Ray Rice, Power, and Domestic Violence in the NFL


Rape, now more commonly called sexual assault, is the end and the beginning of many things. It can be the end of innocence and trust, for as long as it takes to recapture that, and the beginning of guilt, shame, fear, sexual problems, infertility, mental and physical illnesses, isolation, and more.

Tearing it apart, the perpetrator overpowers a victim, a person who protests, and having more power over this person, commits a crime of passion, of sorts, Those cries of "No, I don't want you to . . ."  (do whatever it is that is objectionable at the time) are overruled by brute force.

We tend to think of a sexual assault perpetrator as larger-than-life, stronger than your average Joe, but more often than not, he's not. Sometimes he's the person you would never suspect, might even respect (think of teachers). When the suspect is a professional football player he is stronger, indomitable.

Six years ago sexual violence was outed in the NFL.  Ben Roethlisberger, accused of numerous sexual assaults settled one of them, a casino incident. Stories like this are buried, no surprise.  If you want access to our locker rooms for your sports column, you had better make this one die of natural causes.

Now we have Ray Rice beating his wife to unconsciousness. And nobody is burying anything.

Strangely enough, before I saw the infamous clip, public since February (!), I was watching highlights of Monday night football and came to a crazy conclusion.  That athletes brush off tackles and crashes to the head is astounding. These people are stupefying, superhuman. Inhuman, brushing off falls that would put most of us out of commission for weeks. How does a person endure so much physical abuse and still pop back up and play ball?* Players learn to endure pain, is the answer, and it is admirable.

But here's the point:  Maybe they project that invulnerability onto others, assume we ordinary mortals can take physical abuse, too. There are other explanations, from poor family and peer role models to the narcissism learned as a child, treated special, always, as a potential star. Groomed for college ball and maybe the NFL, women and cars, hotels and alcohol, are assumed. Those courses on ethics are skipped, too boring.  And maybe men like Ray Rice actually are fooled into thinking that women like his fiance can take a wallop on the head, like he can.

Ray Rice needs to know what it is that happened there in the elevator, decking his wife with one blow, dragging her seemingly lifeless body from the elevator floor to the corridor. He is probably as surprised as any of us, and yet, it is unlikely this is his first physical altercation. His father died when he was one year old, shot dead. John Clayton:

"I faced a lot of adversity," Rice (told me once by phone), "and I had to be a man real young.".

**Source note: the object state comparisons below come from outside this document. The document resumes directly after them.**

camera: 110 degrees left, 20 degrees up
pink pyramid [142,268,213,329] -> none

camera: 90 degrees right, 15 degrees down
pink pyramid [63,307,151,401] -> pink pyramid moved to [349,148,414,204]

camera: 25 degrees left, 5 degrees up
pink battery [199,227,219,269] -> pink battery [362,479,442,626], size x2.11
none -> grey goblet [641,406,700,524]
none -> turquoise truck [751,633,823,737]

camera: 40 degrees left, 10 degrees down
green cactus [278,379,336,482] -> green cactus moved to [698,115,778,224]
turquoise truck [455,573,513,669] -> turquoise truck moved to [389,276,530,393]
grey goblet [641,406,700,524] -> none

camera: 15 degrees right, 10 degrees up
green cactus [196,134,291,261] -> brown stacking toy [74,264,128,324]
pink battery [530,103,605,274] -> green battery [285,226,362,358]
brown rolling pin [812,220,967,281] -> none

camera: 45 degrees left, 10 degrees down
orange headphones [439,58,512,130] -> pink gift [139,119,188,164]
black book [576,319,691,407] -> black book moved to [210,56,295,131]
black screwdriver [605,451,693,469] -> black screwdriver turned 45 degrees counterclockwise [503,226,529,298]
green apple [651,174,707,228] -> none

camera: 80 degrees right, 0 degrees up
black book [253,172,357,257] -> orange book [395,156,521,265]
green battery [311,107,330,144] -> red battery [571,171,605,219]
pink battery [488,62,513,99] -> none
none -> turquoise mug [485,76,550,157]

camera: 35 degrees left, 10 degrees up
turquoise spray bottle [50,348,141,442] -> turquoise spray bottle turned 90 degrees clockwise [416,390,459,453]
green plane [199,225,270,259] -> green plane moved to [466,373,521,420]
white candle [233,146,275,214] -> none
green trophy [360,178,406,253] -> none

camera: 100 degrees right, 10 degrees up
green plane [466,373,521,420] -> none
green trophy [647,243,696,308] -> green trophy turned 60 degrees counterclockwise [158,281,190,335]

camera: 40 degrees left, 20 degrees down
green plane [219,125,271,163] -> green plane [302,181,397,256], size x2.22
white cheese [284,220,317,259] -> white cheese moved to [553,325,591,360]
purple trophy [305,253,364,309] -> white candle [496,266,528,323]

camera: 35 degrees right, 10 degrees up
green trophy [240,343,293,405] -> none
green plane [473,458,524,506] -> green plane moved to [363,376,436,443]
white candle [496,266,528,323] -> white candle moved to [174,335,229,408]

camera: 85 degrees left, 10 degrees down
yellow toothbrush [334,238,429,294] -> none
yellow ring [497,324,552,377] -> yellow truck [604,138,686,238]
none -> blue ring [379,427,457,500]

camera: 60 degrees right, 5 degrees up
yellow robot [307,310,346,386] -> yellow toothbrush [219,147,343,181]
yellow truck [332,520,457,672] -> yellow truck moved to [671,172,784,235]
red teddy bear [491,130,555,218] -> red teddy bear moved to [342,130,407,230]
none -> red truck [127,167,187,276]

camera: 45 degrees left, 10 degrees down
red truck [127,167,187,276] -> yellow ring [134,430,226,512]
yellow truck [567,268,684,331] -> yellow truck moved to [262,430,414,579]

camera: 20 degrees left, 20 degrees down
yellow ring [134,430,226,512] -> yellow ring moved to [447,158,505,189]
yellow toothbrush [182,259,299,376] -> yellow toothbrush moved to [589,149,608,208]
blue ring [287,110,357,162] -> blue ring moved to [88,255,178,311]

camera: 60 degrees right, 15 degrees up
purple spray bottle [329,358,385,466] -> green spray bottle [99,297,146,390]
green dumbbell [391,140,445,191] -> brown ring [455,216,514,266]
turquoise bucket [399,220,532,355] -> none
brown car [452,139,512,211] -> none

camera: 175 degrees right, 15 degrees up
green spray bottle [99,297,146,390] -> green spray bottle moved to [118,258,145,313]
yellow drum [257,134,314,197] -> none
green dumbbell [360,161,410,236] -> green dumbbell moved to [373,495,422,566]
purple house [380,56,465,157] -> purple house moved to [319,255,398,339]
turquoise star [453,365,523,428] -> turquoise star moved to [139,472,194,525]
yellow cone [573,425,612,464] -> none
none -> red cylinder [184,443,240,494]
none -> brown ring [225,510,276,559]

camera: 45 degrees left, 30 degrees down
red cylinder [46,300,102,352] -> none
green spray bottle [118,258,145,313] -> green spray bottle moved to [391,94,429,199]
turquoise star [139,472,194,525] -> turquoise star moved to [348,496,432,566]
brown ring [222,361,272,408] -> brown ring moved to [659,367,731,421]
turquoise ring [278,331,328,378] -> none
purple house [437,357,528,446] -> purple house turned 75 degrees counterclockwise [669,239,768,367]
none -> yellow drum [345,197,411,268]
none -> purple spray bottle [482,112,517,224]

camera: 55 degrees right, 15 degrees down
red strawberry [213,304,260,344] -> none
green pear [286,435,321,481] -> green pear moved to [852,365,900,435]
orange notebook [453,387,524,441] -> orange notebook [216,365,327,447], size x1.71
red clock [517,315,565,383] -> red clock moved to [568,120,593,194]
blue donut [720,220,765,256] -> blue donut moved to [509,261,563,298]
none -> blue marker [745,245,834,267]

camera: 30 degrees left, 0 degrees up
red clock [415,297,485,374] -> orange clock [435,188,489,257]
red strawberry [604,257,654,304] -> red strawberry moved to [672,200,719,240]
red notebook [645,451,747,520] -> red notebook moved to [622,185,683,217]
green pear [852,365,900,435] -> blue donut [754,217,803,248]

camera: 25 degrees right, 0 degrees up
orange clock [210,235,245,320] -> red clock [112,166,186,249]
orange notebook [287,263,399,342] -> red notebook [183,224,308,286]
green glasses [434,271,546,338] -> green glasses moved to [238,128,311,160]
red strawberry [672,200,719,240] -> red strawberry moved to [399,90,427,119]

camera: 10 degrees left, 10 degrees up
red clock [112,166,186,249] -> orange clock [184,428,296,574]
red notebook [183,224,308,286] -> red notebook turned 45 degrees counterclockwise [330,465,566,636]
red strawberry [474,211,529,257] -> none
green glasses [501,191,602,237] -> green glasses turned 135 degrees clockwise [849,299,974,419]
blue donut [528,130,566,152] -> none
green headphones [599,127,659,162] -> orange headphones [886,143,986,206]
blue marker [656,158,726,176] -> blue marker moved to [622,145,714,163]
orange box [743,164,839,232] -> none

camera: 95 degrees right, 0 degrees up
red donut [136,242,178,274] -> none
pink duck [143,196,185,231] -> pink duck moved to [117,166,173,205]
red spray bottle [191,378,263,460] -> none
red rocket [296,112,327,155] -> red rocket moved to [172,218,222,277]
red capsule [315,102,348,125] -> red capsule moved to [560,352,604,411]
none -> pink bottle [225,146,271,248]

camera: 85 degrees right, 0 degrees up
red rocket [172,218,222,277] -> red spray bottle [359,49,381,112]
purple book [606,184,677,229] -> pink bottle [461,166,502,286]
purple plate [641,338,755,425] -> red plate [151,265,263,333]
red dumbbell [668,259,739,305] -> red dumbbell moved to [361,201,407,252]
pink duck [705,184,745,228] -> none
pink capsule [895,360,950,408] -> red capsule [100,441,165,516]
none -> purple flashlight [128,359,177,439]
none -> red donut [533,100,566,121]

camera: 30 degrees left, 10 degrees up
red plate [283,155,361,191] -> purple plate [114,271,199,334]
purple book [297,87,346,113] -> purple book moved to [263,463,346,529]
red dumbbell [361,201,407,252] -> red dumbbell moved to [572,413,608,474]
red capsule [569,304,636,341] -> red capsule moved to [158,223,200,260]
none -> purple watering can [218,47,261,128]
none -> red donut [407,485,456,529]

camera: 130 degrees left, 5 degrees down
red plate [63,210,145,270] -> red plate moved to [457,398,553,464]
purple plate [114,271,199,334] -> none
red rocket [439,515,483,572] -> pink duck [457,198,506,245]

The NFL response? New policies are in the works that will (surely) reduce violence perpetrated by players. That is the intent.

Not everyone agrees that the new policies will be enough. Certainly not those of us who work with victims and perpetrators. It is changing personality we are talking about: impulse control, narcissism, and empathy, and a different defiintion of manhood. A year in therapy is a start, but education, workshops, testimonies from survivors of assault, so many that the words of survivors are predictable, this type of exposure is what these very large men, players like Ray Rice need. Even with those workshops there will be sociopathic players who feel they are above being told what to do and what not to do, what is expected of them as human beings, members of the human race.

Social workers approached Roger Goodell, the commissioner of the NFL, with assault prevention workshops years ago. As anti-violence experts, we received polite applications. Fill these out. Let us know your plan. We'll get back to you. Don't call us. . .We'll call you.

Something tells me the applications hit the waste basket pretty quick.

therapydoc

 *Players aren't actually superhuman, and they know it. Concussions, many of them, are an occupational hazard. The self-abuse of a life-time in sports is future-changing, predicts a difficult retirement. Cognitive functioning, you know, is a terrible thing to waste.  I hope Janay Palmer is okay.